Vibration is a dynamic phenomenon observed as an oscillatory motion around an equilibrium position. Vibration is caused by the transfer or storage of energy within structures, resulting from the action of one or more forces. This obviously applies equally well to translational vibrations (in one or several linear degrees-of-freedom) as it does to torsional vibrations (in one or several angular degrees-of-freedom). In the latter case, the forcing function is one or more moments instead of a "linear" force acting on the test structure.

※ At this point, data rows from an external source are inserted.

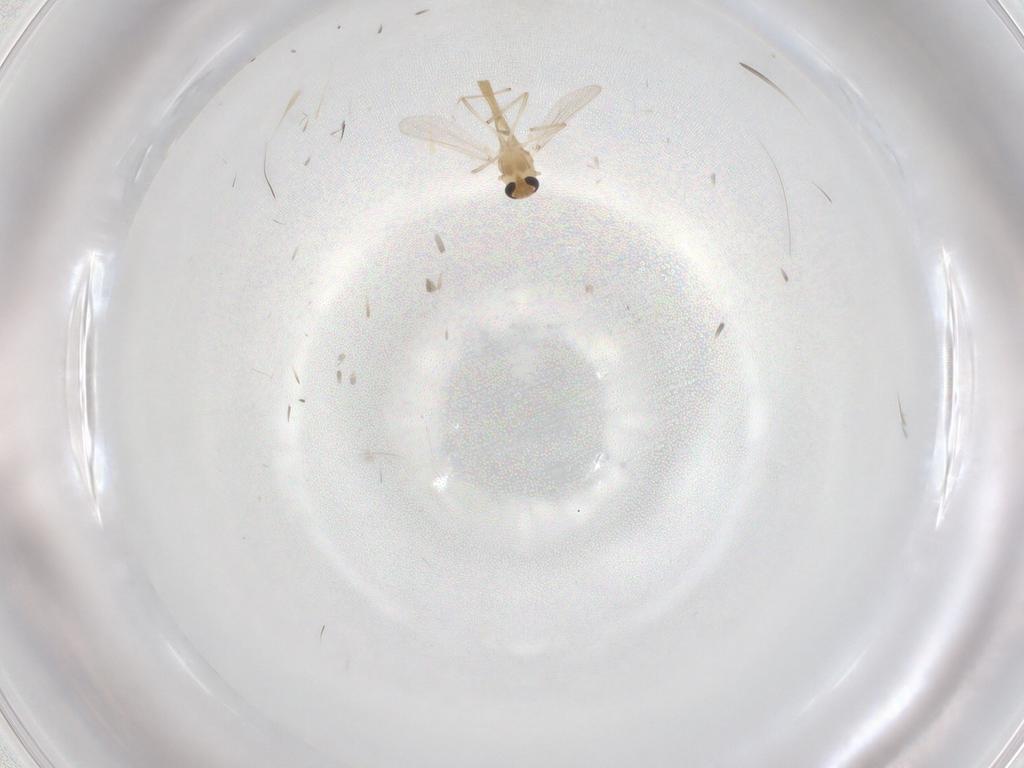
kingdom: Animalia
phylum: Arthropoda
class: Insecta
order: Diptera
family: Chironomidae
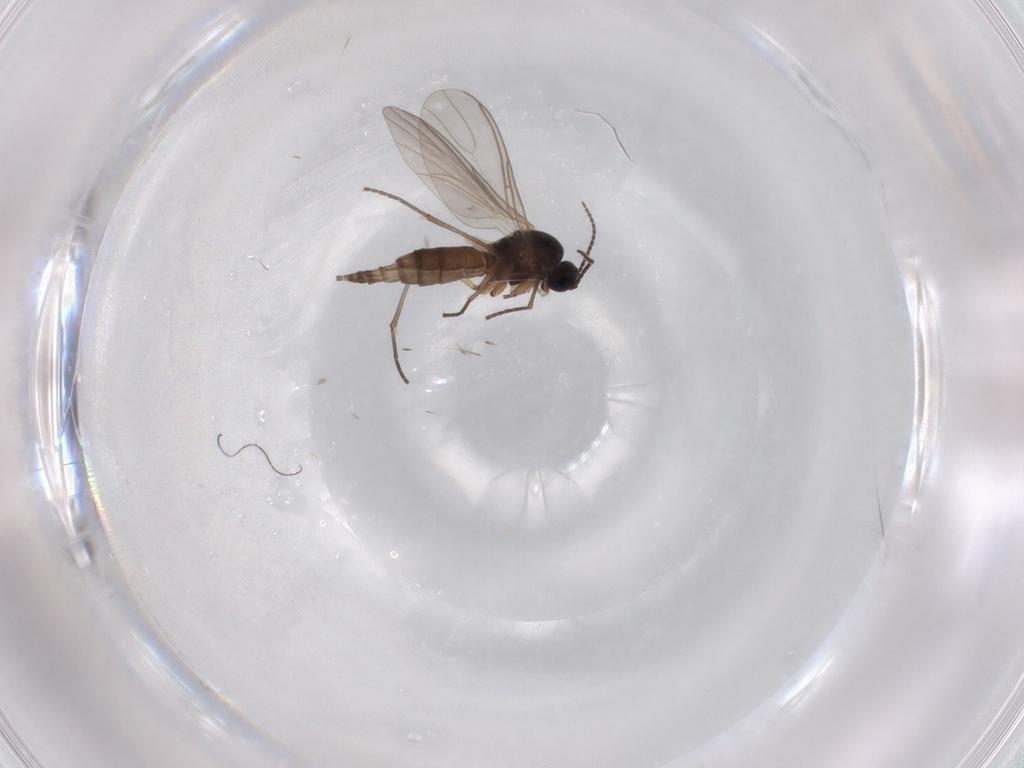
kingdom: Animalia
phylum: Arthropoda
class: Insecta
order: Diptera
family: Sciaridae
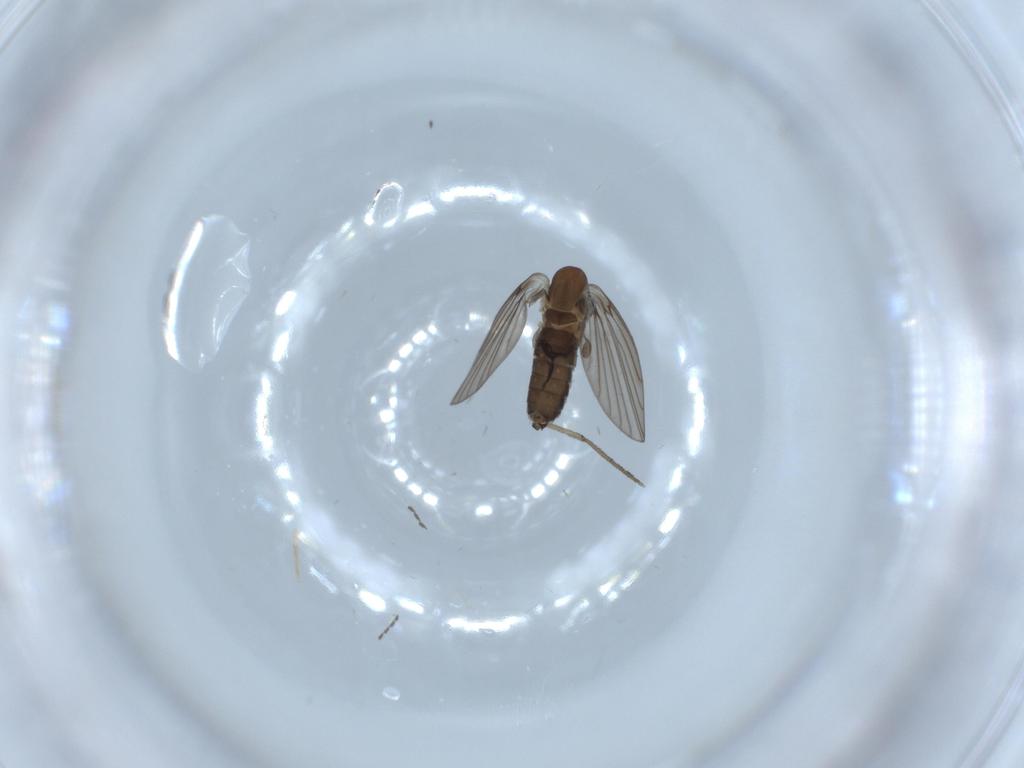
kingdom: Animalia
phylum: Arthropoda
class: Insecta
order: Diptera
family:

Accurate analysis of torsional vibration plays an increasingly important role when troubleshooting or designing rotating machinery, yet torsional vibrations remain, without modern day laser Doppler-based techniques, notoriously difficult to measure. It is important to be able to measure and analyse torsional vibration accurately because the vibrations in rotating shafts are well-known sources of numerous vibration problems. Typical problems within the automotive industry and the marine engine industry include:

Lack of powertrain smoothness and quietness
The shafts in the drivetrain of passenger cars are excited to torsional vibrations by the inertia and gas forces of the engine, the cardan joints and the gear mesh. Torsional resonance phenomena in the driveshaft, halfshaft, etc., can create wear and fatigue problems along with reduced passenger comfort.

Gear rattle noise
In an automobile, the inherent fluctuations in the revolutions (torsional vibration) of the combustion engine are transmitted to the input shaft of the gearbox through the flywheel and the clutch disk. In the gearbox, these fluctuations produce circumferential vibration in each gear set, and due to the backlash of these gear sets, the surfaces of the gears hit each other, thereby generating rattle noise. In cars fitted with manual gearboxes, rattle noise is a significant contributor to the overall noise level.

Reduced engine performance
Torsional vibration occurring at the crankshaft is one of the major sources of combustion engine vibration leading to increased mechanical shear stresses and higher noise levels radiating from the engine. Furthermore, crankshaft torsional vibrations will typically excite the auxiliary drives via the belt. Resonance phenomena may then occur in the belt drive, or at generators, compressors and steering pumps, creating excessive belt wear or very unpleasant noise and vibration.

Reduced reliability of ship propulsion systems
Shafts in a marine propulsion system are excited to torsional vibrations by the inertia and gas forces of the engine. Again, as in the automotive industry, the common problems associated with this include wear and excessive mechanical shear stresses in the shafts, with the possibility of shaft failures. Furthermore, the majority of larger marine diesel engines are fitted with a torsional damping device in order to prevent the build-up of large vibrational amplitudes and torsional stresses at critical speeds. A decline in the performance of this damper inevitably results in increased engine wear.